Goldman Sachs projects private credit assets under management could exceed $3 trillion by 2030, and in that scenario PE firms do not merely finance AI infrastructure but become the landlords of it, extracting returns proportional to their tenants' dependency for decades to come.

Limitations

The $35B/GW implied cost is derived from a single first-tranche deal (AI XPV financing Anthropic's 1 GW expansion) and likely overstates the per-gigawatt cost at scale. Subsequent tranches targeting the remaining 19 GW will almost certainly achieve lower unit costs, but those terms have not been disclosed. The $300-500 billion total AI XPV financing estimate uses an assumed $15-25B/GW range for later tranches, which is an informed estimate, not a contractual figure.

PE returns and fee structures for these specific deals are not public. The 15-20% IRR target used for comparison is an industry benchmark for infrastructure PE, not a disclosed figure from Apollo, Blackstone, or KKR. Helix Digital Infrastructure has not published a GW target, so its capacity cannot be directly compared to AI XPV.

The Goldman Sachs $5.3 trillion hyperscaler capex estimate is a forward projection, not committed capital, and is subject to revision as AI spending plans evolve.

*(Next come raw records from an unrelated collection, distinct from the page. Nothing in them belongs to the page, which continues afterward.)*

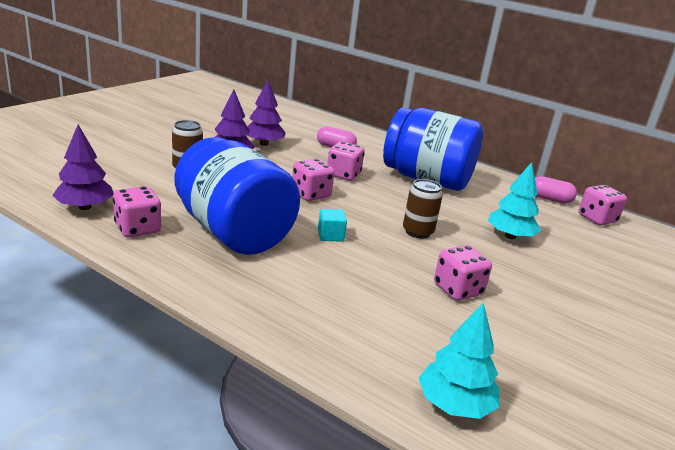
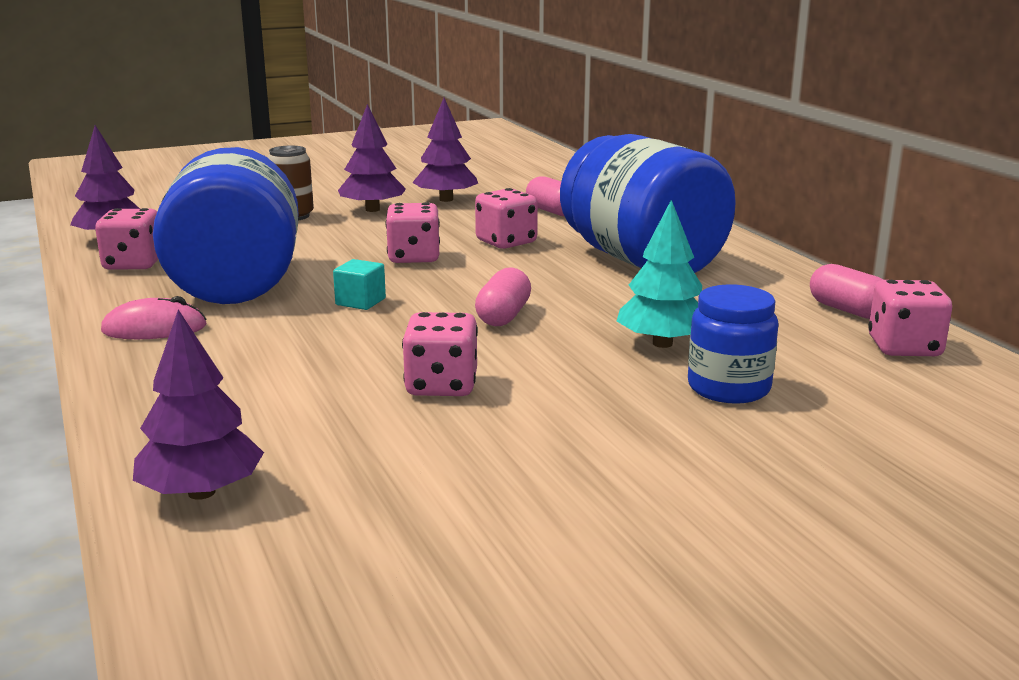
camera: 35 degrees right, 5 degrees down
brown can [403,179,443,238] -> pink capsule [475,267,531,326]
turquoise tree [419,302,499,419] -> purple tree [133,310,264,500]
none -> pink mouse [101,296,207,339]
none -> blue jar [688,284,779,404]

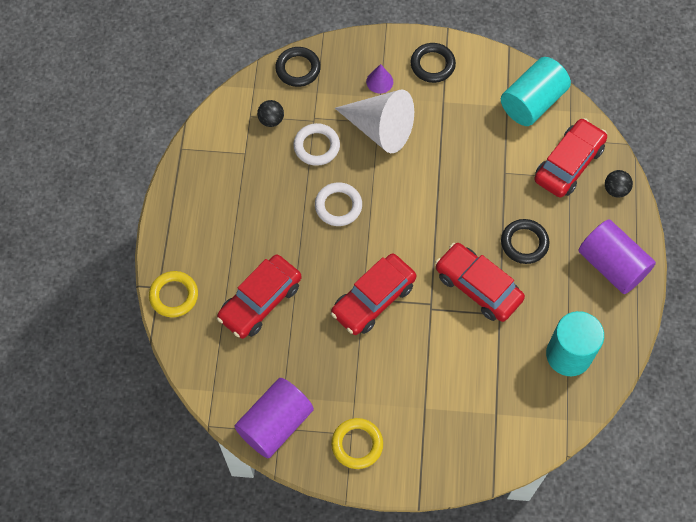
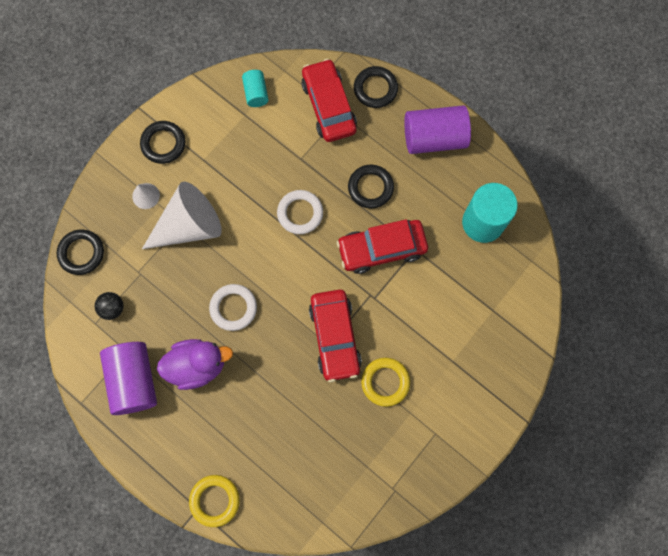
camera: 55 degrees left, 10 degrees up
red car [217,255,301,339] -> none
purple cylinder [234,378,314,459] -> purple cylinder moved to [100,342,157,415]
white ring [293,123,340,166] -> white ring moved to [277,190,323,234]
yellow ring [331,418,383,469] -> yellow ring moved to [361,358,410,407]
purple cone [366,64,393,94] -> white cone [132,183,160,209]
turquoise cylinder [501,57,571,126] -> turquoise cylinder [242,70,268,107], size x0.53
black ball [605,170,633,198] -> black ring [354,66,398,108]
none -> purple duck [157,339,233,390]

The Strongest Counterargument

PE is solving a real problem, and the alternative is worse. Speed matters. Without private capital, the AI infrastructure buildout slows at precisely the moment Goldman Sachs has identified public bond market saturation as a binding constraint on hyperscaler financing. If Anthropic, OpenAI, and Google cannot raise debt fast enough to build the data centers they need, inference costs remain high, AI productivity gains stall, and the economic benefits of frontier AI accrue more slowly to the broader economy. The premium PE extracts, whether it is 200 or 500 basis points above public debt rates, is the cost of speed. Meta's Richland Parish deal, for all its structural complexity, put a 2 GW facility under construction in months rather than years, and the Earthjustice complaint highlights real ratepayer risk, but the data center also brought thousands of construction jobs and hundreds of permanent jobs to a rural Louisiana parish with a median household income of $31,000. Capital has a cost, and so does waiting.

The Bottom Line

If you manage a pension fund or endowment: understand that PE-financed AI infrastructure is now an asset class, and you are likely already exposed to it through your alternatives allocation. The duration mismatch between 3-5 year chip cycles and 20-30 year physical assets is the risk to price. Ask your PE manager what happens to returns if AI inference efficiency improves 10x by 2032 and raw compute demand plateaus.

If you live in a state where utilities are building power plants for data centers: your electricity bill is now correlated with AI demand, so monitor your public utility commission filings closely. The Earthjustice petition template is publicly available and worth studying. Ask whether the data center customer has an early exit clause, and who pays if they use it.

If you work in AI: the economic structure of your industry just changed, because three PE firms now control an increasing share of the physical infrastructure your models run on. When the buildout phase ends and the rent-extraction phase begins, inference costs will have a floor set not by chip prices or electricity rates but by PE return targets, and that floor does not come down.